*TASK PROMPT*.
Write out, word for word, the part of the churchyard conservation text below that runs from "It’s now nearly" up to and including "blossom each year.".

*SUPPLIED TEXT*.

It’s now nearly six years since we started the Churchyard Conservation Project.  Most of the trees and shrubs we planted are thriving, though we’ve had to replace one or two.  The two wild cherries on the left of the path are growing quite fast and have produced lots of blossom each year.  

The oaks and a hornbeam are growing, though more slowly, and we have had to replace one of the alders which had apparently been nibbled at the base by some creature which managed to chew through the plastic tree guard!  We also have a silver birch, planted by the Beading Group to celebrate the Queen’s Diamond Jubilee.  The hawthorn whips we planted along the western boundary are gradually forming a hedge and the dogwoods in the far north-west corner are doing really well; they now form a definite backdrop to that part of the graveyard. 

 

Although we’ve planted quite a lot of bulbs under the trees, most have not so far proved very successful.  We have had some aconites flowering (and these are notorious for taking a while to settle in) and narcissi have done well, but neither the wood anemones nor the bluebells have yet produced flowers.  However, we planted snakeshead fritillaries in an area of long grass just inside the main gate and these have flowered profusely each spring.  We’ve also been able to establish oxeye daisies and yellow rattle in this meadow area and hope that it will gradually become richer in a variety of wild flowers.  Excitingly, there were several ladies smock amongst the long grass this spring, and one common spotted orchid.  Elsewhere in the churchyard the well established patches of snowdrops are spreading, as are the clumps of primroses and cowslips.   Whilst we obviously need to keep the grass short around the gravestones so that they continue to be accessible, we hope that by leaving some areas of grass un-mown during the spring and early summer we will allow the flowers to bloom and the insects which rely on them, especially bees, to thrive.   Without the insects, the birds we love to see in the summer – swallows, house martins and swifts – cannot survive.

*EXCERPTED RECORDS*.
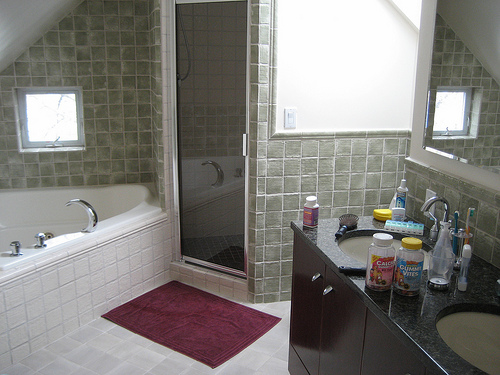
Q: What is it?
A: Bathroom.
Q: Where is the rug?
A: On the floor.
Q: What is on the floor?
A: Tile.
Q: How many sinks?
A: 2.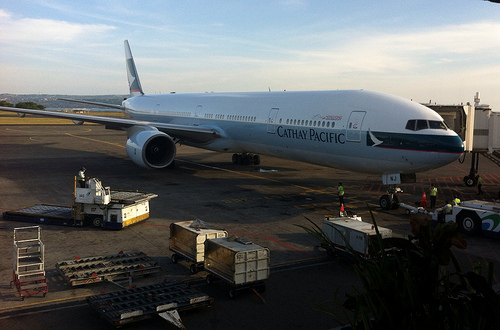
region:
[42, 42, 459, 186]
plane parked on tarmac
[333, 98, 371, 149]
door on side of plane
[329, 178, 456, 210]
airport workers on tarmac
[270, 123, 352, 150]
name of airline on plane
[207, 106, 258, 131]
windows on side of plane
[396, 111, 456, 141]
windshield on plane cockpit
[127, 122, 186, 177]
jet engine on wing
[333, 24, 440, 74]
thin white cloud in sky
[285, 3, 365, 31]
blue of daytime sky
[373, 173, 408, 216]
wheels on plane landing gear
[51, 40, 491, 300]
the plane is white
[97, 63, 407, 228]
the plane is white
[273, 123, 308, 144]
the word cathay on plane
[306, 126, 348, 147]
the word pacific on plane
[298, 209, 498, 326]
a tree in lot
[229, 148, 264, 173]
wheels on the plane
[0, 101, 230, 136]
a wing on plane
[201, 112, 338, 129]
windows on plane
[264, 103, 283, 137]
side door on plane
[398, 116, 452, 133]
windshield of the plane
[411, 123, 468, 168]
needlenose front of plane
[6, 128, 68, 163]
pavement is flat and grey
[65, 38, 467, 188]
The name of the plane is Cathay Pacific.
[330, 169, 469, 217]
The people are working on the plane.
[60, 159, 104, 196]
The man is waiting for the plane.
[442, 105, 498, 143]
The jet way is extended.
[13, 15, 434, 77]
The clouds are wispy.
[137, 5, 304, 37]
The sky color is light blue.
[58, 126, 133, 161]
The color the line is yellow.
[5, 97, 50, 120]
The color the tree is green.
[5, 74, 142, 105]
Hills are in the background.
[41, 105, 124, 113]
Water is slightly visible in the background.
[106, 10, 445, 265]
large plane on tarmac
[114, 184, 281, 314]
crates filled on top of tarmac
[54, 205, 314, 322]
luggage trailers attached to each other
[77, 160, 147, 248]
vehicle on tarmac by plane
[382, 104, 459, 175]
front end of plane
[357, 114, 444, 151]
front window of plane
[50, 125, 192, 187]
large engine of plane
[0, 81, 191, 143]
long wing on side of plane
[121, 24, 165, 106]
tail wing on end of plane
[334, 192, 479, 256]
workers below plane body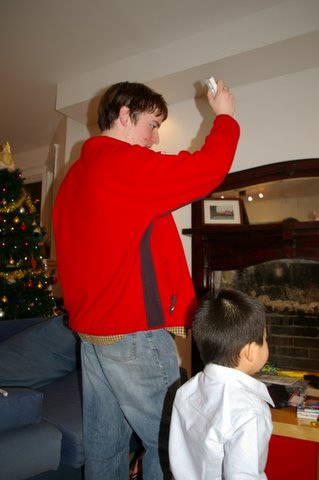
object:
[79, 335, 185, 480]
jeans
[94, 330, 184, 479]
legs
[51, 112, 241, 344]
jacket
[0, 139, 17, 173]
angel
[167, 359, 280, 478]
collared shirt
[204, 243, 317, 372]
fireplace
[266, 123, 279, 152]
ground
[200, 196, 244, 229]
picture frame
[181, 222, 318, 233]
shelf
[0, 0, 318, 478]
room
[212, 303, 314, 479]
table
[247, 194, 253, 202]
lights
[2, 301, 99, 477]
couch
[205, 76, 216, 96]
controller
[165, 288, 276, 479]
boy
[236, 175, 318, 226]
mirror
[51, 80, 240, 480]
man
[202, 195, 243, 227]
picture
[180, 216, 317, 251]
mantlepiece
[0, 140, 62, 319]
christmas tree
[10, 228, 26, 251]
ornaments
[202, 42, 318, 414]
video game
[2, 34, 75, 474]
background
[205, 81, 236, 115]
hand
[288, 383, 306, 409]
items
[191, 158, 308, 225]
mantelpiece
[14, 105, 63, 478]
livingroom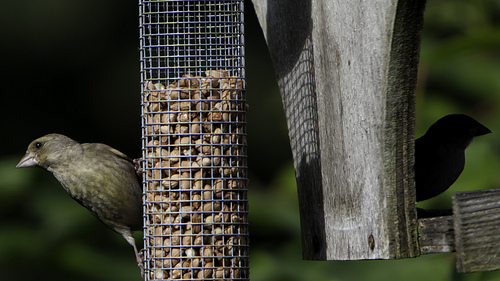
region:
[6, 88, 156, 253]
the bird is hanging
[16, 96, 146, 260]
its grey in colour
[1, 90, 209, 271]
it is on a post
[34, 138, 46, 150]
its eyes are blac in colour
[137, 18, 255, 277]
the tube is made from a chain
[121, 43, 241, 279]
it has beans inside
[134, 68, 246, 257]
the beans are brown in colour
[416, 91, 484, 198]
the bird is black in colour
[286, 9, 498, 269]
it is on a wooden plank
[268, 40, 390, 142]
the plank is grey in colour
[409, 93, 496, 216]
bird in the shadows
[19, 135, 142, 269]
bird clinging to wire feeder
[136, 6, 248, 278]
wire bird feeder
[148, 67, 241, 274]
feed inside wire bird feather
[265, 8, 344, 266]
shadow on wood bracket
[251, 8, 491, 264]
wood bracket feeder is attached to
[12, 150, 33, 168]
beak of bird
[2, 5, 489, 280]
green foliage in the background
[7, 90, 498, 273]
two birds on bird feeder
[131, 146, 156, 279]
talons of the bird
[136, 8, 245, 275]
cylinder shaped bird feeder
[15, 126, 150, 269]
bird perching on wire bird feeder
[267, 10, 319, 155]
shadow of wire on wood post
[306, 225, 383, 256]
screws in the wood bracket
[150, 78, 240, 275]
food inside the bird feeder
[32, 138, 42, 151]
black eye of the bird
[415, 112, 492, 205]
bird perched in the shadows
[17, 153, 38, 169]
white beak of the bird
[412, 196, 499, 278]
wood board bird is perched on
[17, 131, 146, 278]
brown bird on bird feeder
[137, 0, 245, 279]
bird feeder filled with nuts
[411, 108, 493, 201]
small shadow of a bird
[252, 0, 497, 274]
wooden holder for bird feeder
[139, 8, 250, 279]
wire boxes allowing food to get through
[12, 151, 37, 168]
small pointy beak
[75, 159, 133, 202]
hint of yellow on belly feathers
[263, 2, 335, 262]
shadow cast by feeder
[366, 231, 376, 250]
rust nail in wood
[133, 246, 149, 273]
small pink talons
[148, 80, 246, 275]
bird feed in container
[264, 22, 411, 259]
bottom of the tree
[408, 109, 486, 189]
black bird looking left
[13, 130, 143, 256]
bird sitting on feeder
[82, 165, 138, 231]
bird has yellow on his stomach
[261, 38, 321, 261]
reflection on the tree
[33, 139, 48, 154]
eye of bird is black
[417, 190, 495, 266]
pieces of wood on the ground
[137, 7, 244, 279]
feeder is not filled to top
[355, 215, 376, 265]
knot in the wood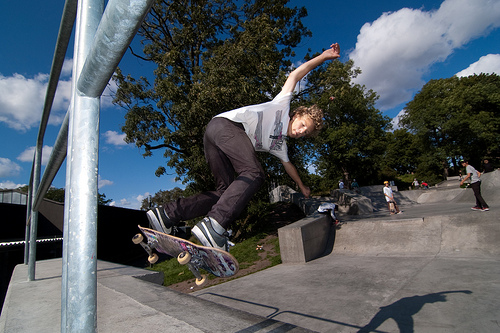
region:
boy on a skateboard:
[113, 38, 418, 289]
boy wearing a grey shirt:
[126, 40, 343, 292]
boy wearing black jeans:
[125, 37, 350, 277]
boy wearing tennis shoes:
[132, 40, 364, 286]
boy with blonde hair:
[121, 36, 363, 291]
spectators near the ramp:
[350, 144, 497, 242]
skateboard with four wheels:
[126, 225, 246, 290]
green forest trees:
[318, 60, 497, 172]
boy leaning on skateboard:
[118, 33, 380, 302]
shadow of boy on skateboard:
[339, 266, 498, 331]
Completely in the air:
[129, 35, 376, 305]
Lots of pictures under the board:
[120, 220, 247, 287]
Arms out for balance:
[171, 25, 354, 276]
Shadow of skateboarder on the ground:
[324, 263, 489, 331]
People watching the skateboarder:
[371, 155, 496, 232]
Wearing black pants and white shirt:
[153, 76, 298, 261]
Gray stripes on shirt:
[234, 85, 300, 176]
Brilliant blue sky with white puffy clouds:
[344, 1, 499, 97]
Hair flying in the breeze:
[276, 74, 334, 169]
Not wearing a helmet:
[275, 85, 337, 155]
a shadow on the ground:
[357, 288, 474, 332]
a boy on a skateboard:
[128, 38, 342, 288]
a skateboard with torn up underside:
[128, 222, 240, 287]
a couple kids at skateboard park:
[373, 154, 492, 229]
==
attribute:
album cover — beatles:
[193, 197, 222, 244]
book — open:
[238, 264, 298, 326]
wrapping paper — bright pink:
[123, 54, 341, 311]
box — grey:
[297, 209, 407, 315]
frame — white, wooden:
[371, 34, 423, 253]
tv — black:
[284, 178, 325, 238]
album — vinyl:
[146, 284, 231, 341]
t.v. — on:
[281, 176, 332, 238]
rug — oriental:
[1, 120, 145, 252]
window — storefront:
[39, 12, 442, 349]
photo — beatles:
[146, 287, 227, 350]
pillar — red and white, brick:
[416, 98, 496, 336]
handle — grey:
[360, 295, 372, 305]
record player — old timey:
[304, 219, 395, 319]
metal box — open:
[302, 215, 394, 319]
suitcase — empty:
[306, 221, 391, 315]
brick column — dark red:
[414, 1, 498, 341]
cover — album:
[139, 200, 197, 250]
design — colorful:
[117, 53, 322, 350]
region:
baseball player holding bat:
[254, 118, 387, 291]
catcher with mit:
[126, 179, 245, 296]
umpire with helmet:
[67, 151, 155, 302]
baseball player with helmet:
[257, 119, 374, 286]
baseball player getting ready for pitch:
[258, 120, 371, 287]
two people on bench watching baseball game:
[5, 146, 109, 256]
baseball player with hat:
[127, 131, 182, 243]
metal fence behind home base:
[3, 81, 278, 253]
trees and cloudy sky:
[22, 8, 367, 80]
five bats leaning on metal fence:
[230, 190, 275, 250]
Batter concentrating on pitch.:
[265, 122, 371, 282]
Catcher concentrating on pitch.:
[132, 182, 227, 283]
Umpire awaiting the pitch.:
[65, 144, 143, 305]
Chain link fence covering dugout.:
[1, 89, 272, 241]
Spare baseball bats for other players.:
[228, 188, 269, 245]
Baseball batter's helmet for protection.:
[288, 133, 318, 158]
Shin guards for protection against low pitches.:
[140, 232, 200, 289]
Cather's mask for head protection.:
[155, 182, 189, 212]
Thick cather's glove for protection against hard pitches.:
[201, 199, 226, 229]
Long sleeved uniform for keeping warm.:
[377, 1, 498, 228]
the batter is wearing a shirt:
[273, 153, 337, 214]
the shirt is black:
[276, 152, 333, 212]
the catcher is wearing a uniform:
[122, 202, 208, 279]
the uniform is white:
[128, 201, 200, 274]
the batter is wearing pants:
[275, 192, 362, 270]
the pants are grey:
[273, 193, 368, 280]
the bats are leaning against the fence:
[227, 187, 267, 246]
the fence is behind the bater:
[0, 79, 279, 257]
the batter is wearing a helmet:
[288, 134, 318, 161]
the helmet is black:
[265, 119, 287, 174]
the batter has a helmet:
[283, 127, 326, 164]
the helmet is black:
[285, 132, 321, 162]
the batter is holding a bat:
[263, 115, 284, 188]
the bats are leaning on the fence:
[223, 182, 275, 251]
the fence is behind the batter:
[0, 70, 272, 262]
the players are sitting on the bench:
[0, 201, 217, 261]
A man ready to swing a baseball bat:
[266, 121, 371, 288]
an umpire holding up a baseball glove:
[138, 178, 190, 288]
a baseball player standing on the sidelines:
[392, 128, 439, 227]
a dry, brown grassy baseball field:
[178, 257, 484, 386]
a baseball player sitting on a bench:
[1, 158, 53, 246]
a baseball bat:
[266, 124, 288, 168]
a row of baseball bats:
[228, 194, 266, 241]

*RESPONSE FOR THIS EXERCISE*.
It’s now nearly six years since we started the Churchyard Conservation Project.  Most of the trees and shrubs we planted are thriving, though we’ve had to replace one or two.  The two wild cherries on the left of the path are growing quite fast and have produced lots of blossom each year.